Per farla breve, l' impostazione del "programma-ponte" che abbiamo proposto al dibattito è completamente assente dalle 130 pagine approvate dalla maggioranza. Il programma approvato non è in realtà nemmeno un "programma minimo" o radicalmente riformista, dacché per esserlo dovrebbe oggi porsi almeno l'obiettivo di rovesciare le controriforme attuate dal centrosinistra in questi anni (ri-nazionalizzare contro le privatizzazioni, abolire le controriforme della scuola e del lavoro, ecc.). Viceversa il programma della maggioranza è semplicemente il programma della "non belligeranza" col centrosinistra: un insieme di rivendicazioni ancor più minimali di quelle contenute nei programmi degli anni scorsi ("programma in dodici punti", "programma in dieci punti", ecc.), non in grado né di servire come strumento per sostenere la costruzione di un movimento di massa né di interessare i veri interlocutori che qui vengono indicati: la burocrazia liberale dei DS e il centrosinistra. Che questi ultimi siano i veri interlocutori cui ci si rivolge è chiarito già nelle prime pagine della Bozza elaborata da Alfonso Gianni di cui vale la pena di riportare qui il cuore: "Questa nostra proposta ha l'ambizione di coprire l'intero arco della prossima legislatura. Quindi essa si propone sia come elementi determinanti di un possibile programma di governo e di società, sia come proposta di alternativa politico sociale da affermare in una lotta congiunta con le altre forze della sinistra." e ancora: "un confronto di idee e di programmi per costruire uno schieramento di sinistra plurale capace di fornire al Paese un nuovo progetto di governo e di società nella prossima legislatura". In altre parole è una nuova articolazione della solita proposta volta al confronto con la cosiddetta "sinistra moderata" in vista o di uno sbocco governista "jospiniano" o -più realisticamente, in caso di vittoria del Polo- di un fronte di opposizione comune tra PRC e CS al governo Berlusconi.

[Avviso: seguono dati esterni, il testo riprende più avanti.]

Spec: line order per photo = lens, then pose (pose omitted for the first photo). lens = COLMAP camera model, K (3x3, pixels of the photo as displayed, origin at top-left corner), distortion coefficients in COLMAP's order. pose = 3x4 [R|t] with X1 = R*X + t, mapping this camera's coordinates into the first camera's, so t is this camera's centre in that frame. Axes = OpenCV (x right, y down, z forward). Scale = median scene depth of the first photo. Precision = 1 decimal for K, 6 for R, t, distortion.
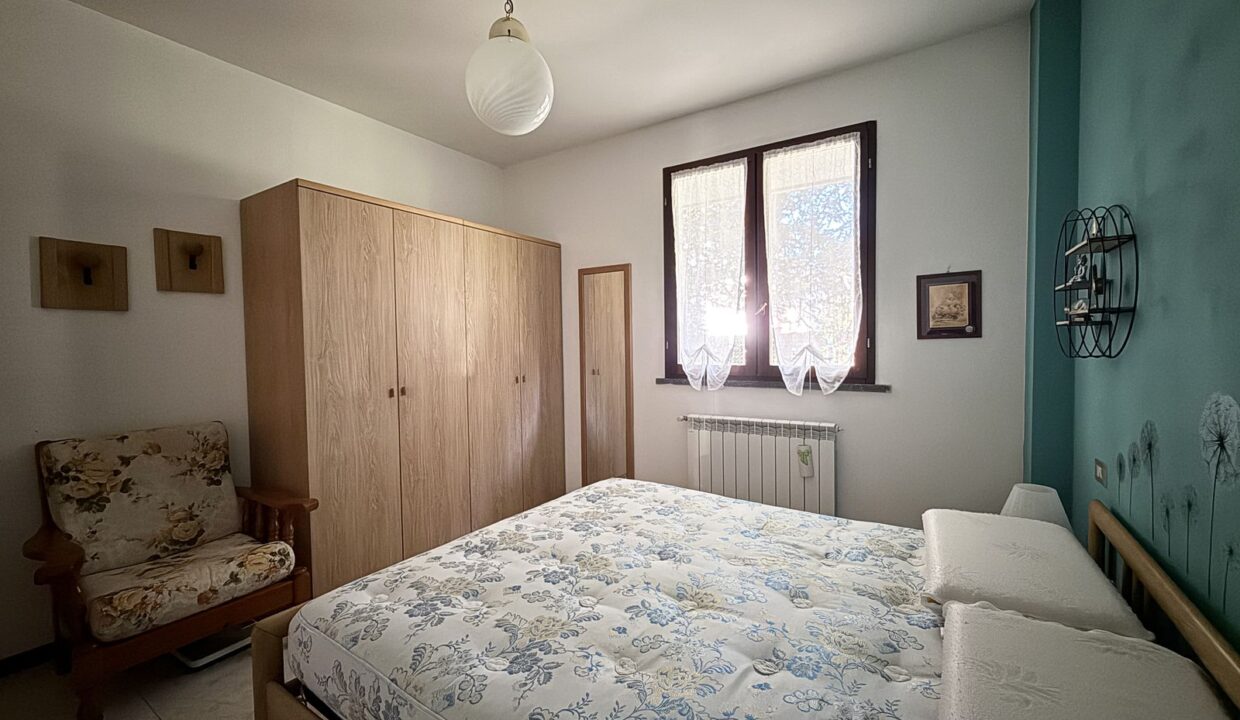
lens RADIAL K [[491.6, 0, 617.5], [0, 491.6, 362.7], [0, 0, 1]] dist [-0.002068, -0.000058]
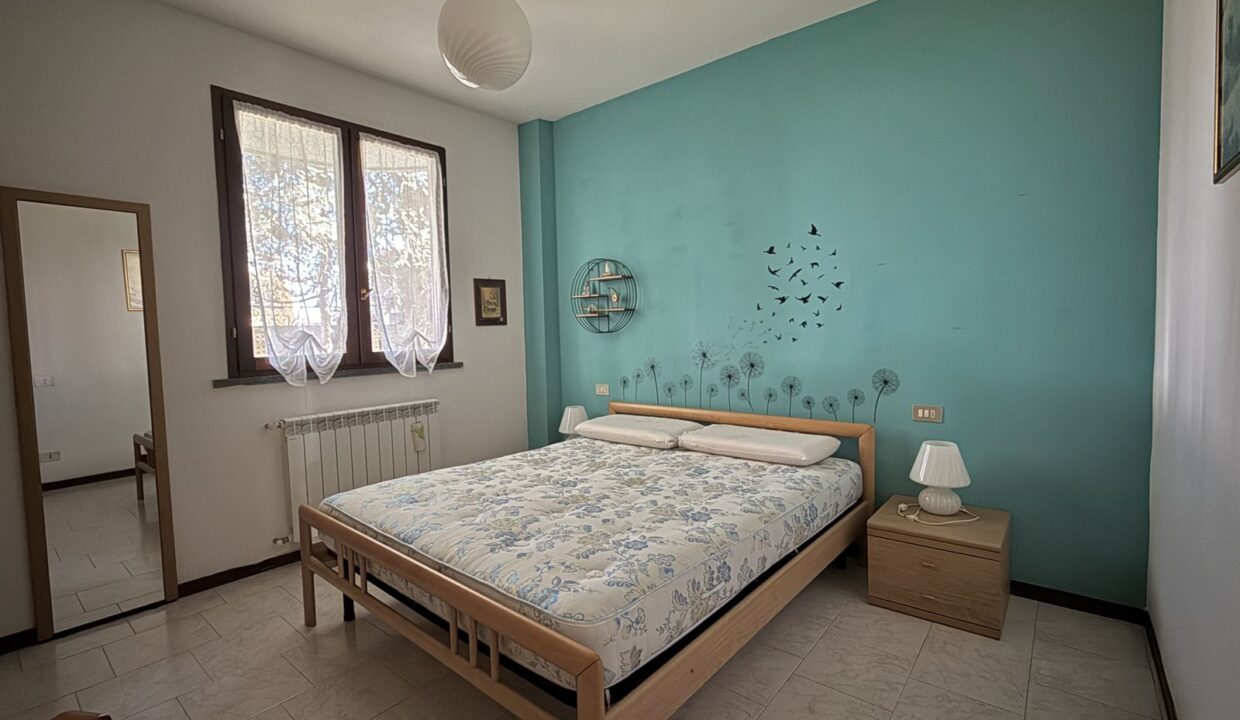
lens RADIAL K [[557.4, 0, 611.0], [0, 557.4, 360.2], [0, 0, 1]] dist [0.001049, 0.000088]
pose [[0.120834, -0.042039, 0.991782, -1.083458], [0.063419, 0.997389, 0.034550, 0.020490], [-0.990645, 0.058723, 0.123185, 0.570966]]
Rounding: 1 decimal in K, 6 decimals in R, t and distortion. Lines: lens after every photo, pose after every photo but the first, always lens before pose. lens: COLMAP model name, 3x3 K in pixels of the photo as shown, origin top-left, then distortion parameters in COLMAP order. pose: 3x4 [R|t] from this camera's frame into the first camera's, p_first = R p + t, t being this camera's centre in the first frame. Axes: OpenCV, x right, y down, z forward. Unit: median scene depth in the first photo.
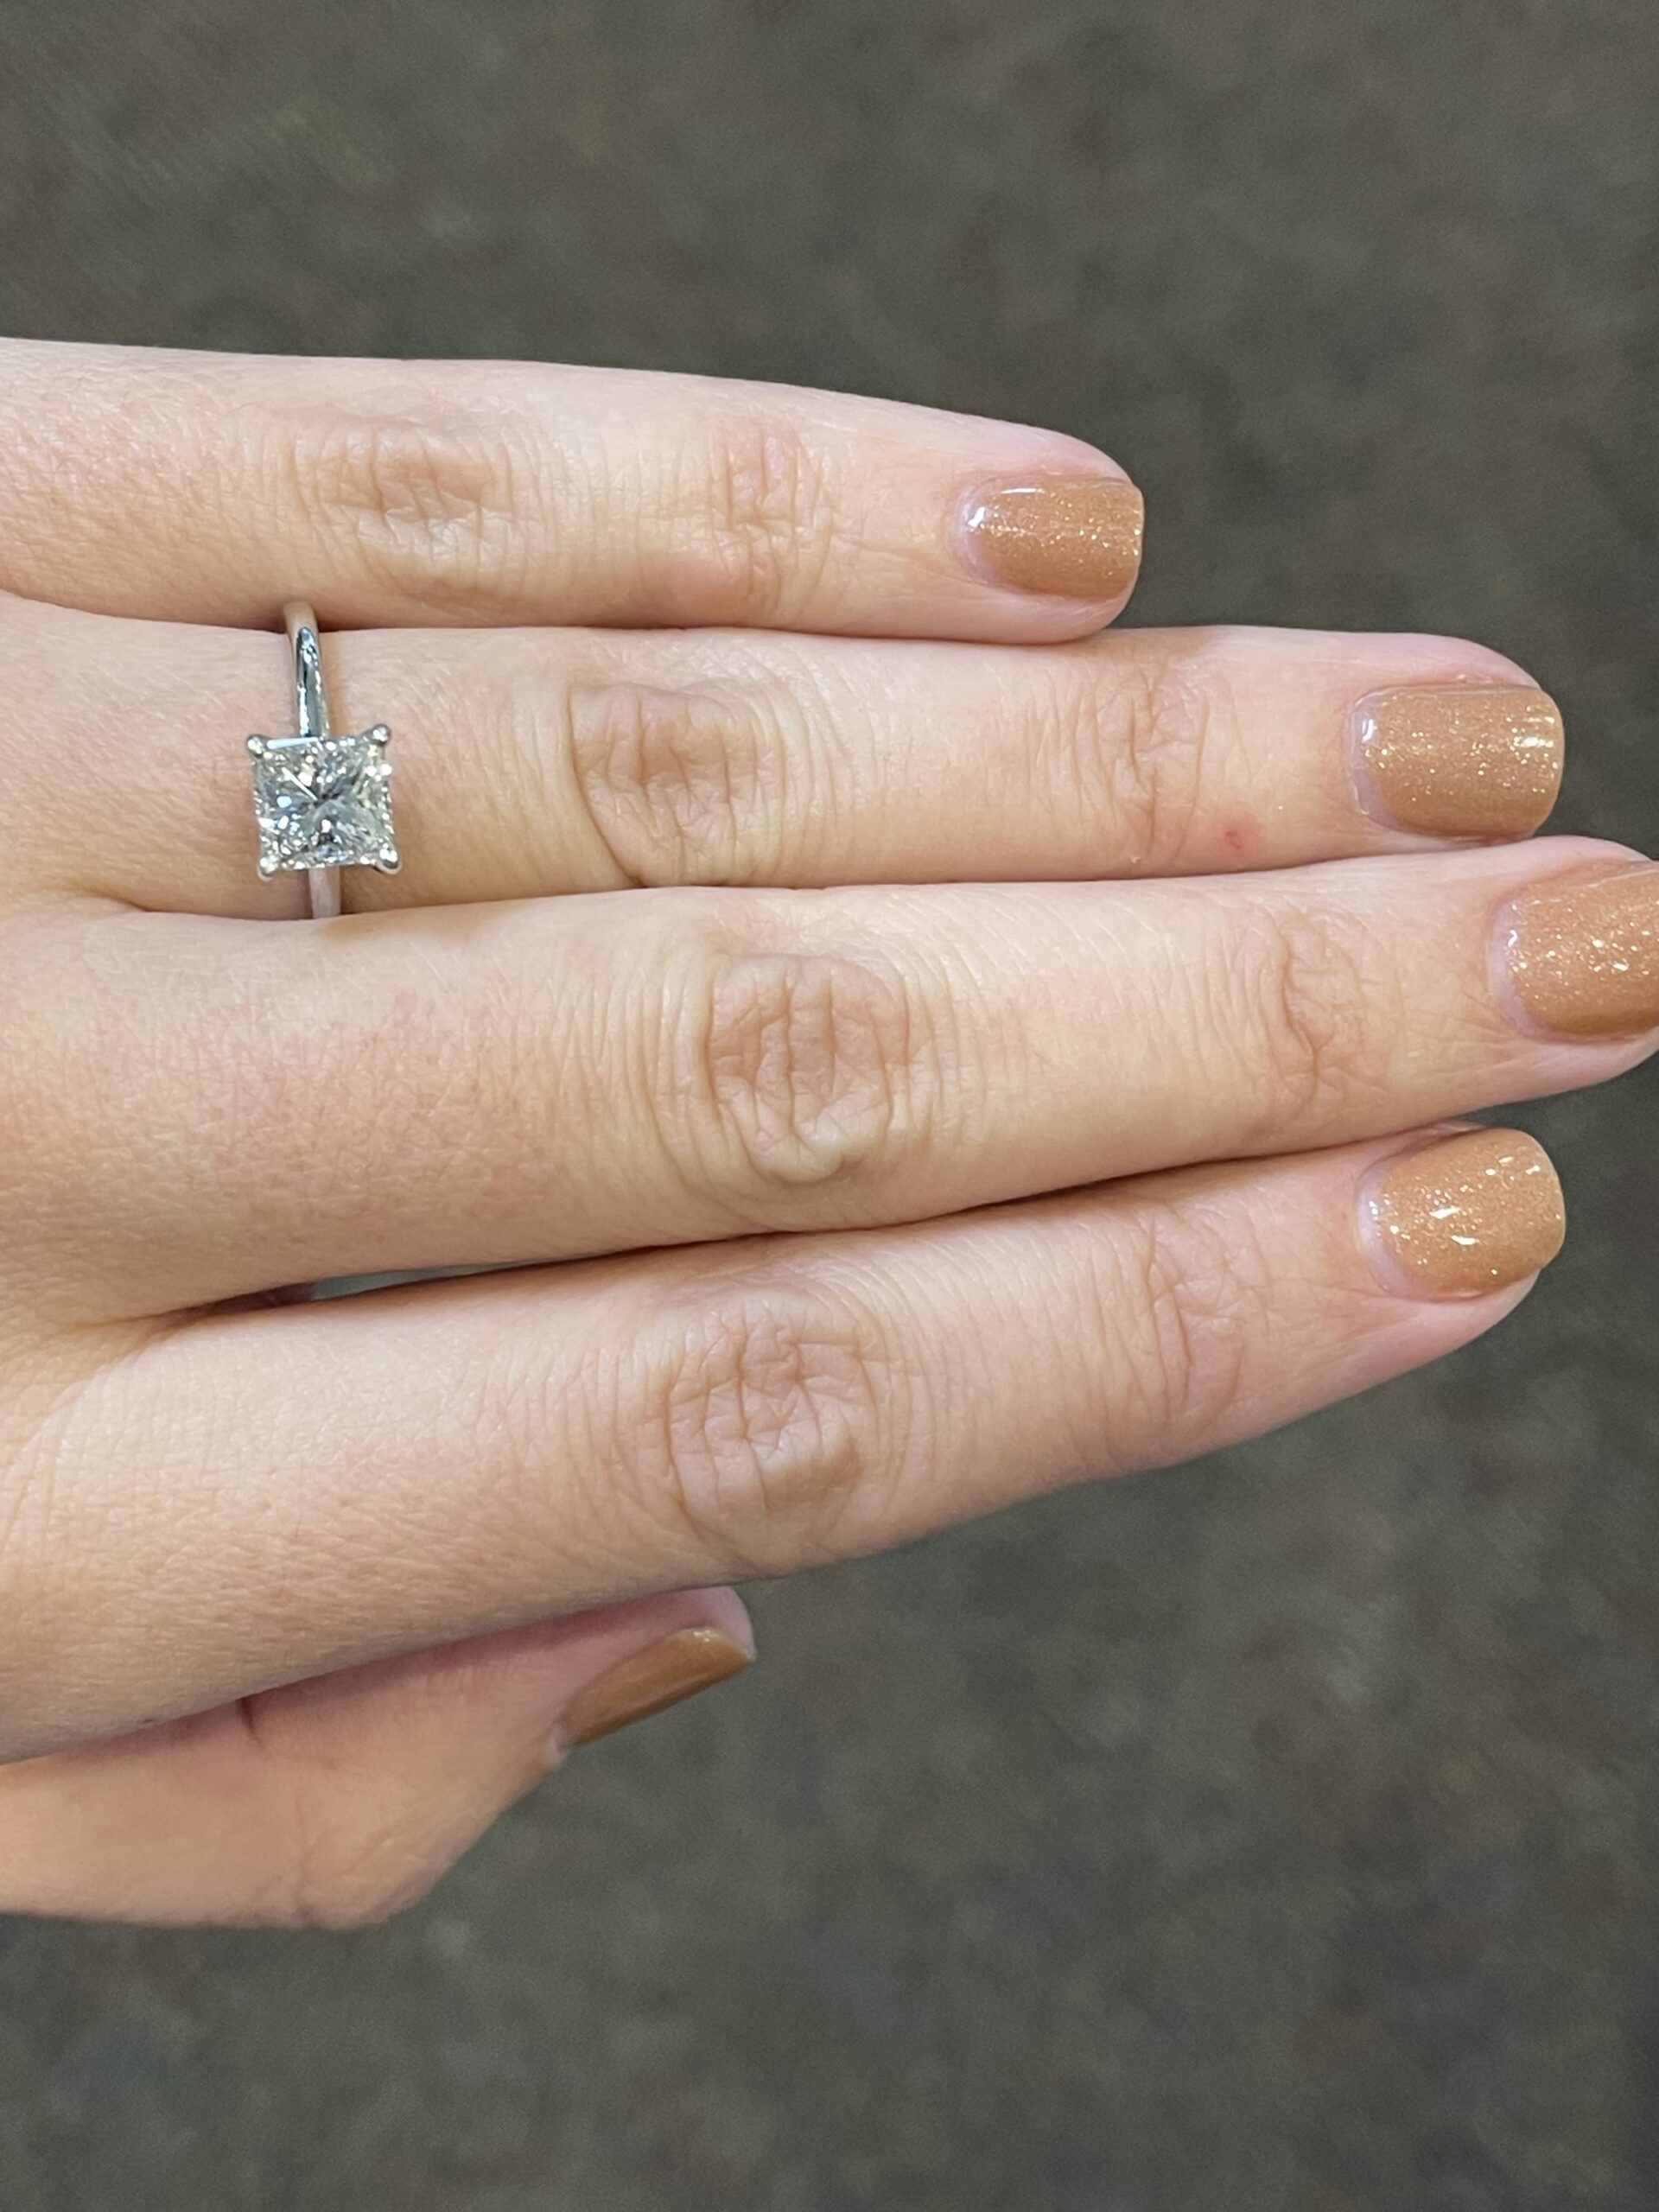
lens RADIAL K [[3314.2, 0, 990.6], [0, 3314.2, 1239.4], [0, 0, 1]] dist [-0.178422, 1.366272]
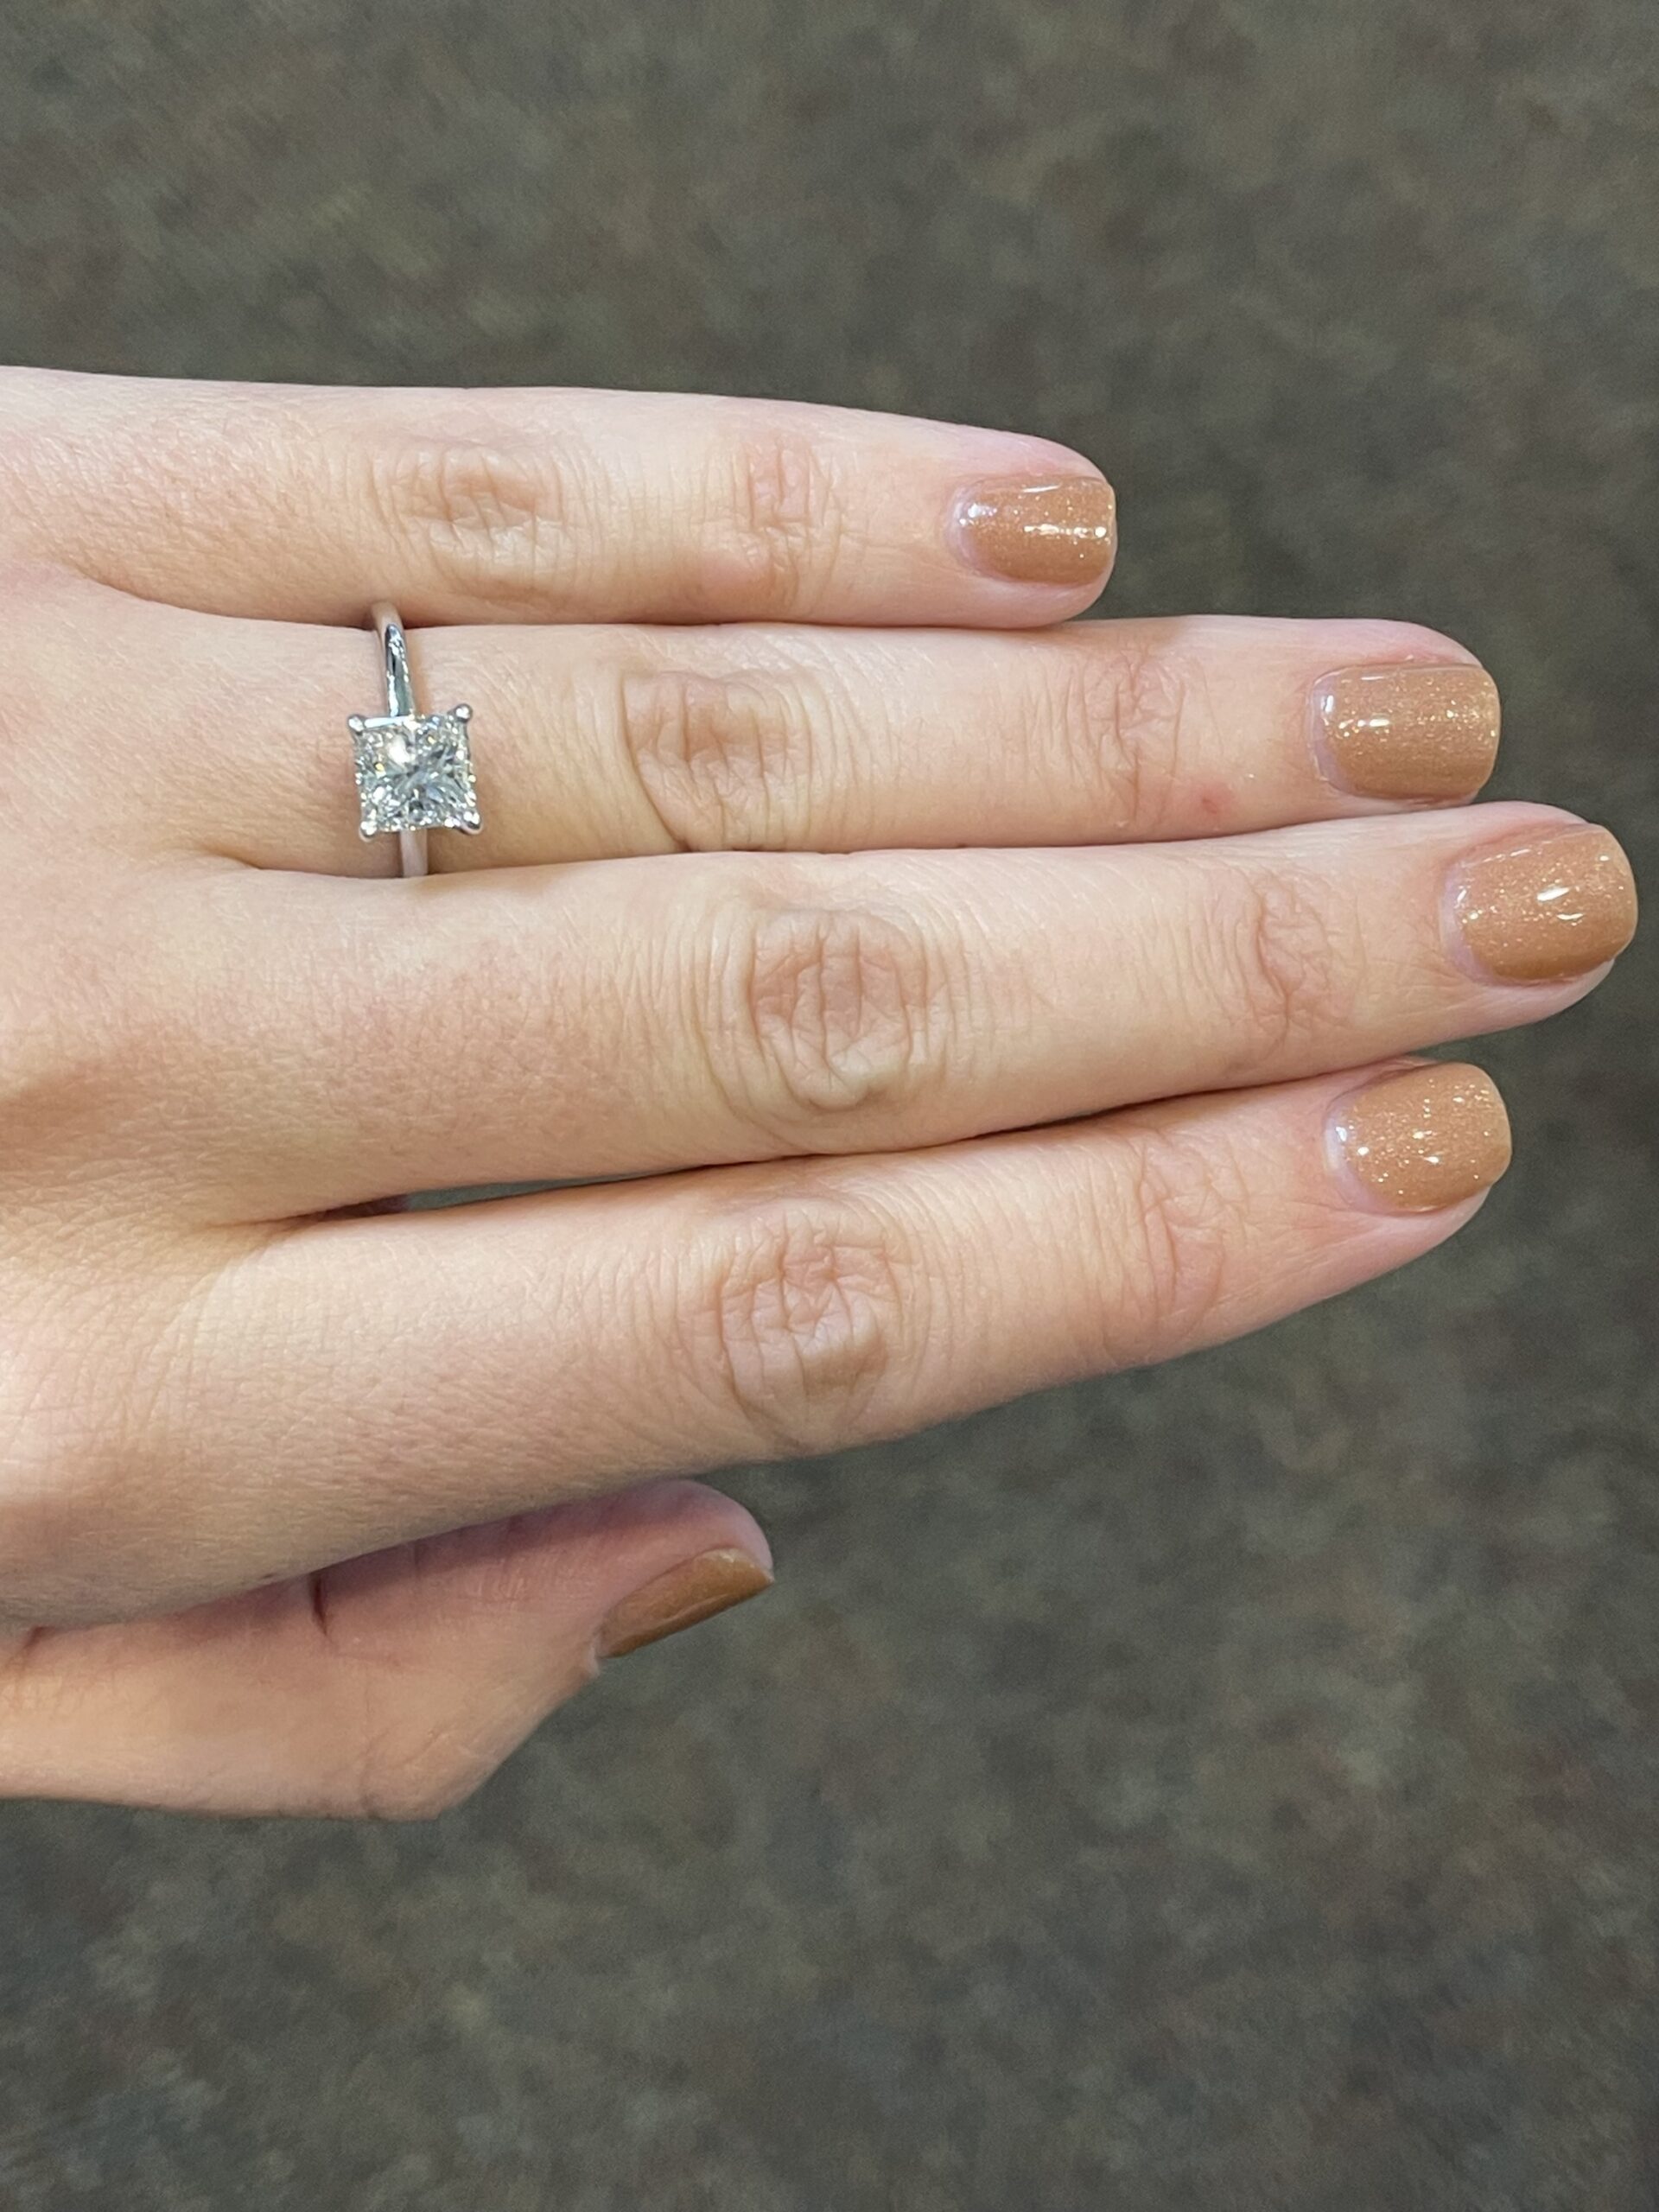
lens RADIAL K [[3275.0, 0, 985.8], [0, 3275.0, 1107.0], [0, 0, 1]] dist [0.005998, 0.033995]
pose [[0.999985, -0.005453, 0.000334, -0.005072], [0.005462, 0.999229, -0.038884, 0.025919], [-0.000122, 0.038885, 0.999244, -0.120822]]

In definitiva, in una situazione in cui i due poli si contendono l'approvazione della borghesia, presentando programmi-fotocopia basati sugli interessi del capitalismo italiano, il PRC non coglie l'occasione per presentare in questa campagna elettorale un programma di alternativa incentrato sugli interessi della classe lavoratrice. Nel programma approvato dalla maggioranza dirigente del PRC manca la questione della proprietà dei mezzi di produzione e manca il socialismo come obiettivo storico dei comunisti (anzi, viene di fatto ripreso come punto di partenza l'impostazione dei recenti ragionamenti di Rossana Rossanda circa "l'impossibilità di pensare oggi l'alternativa socialista"), di conseguenza manca l'individuazione della classe che dovremmo guadagnare alla mobilitazione verso questo obiettivo e manca il percorso (il ponte, come lo abbiamo definito) dalla situazione certo non rivoluzionaria di oggi e l'alternativa di società.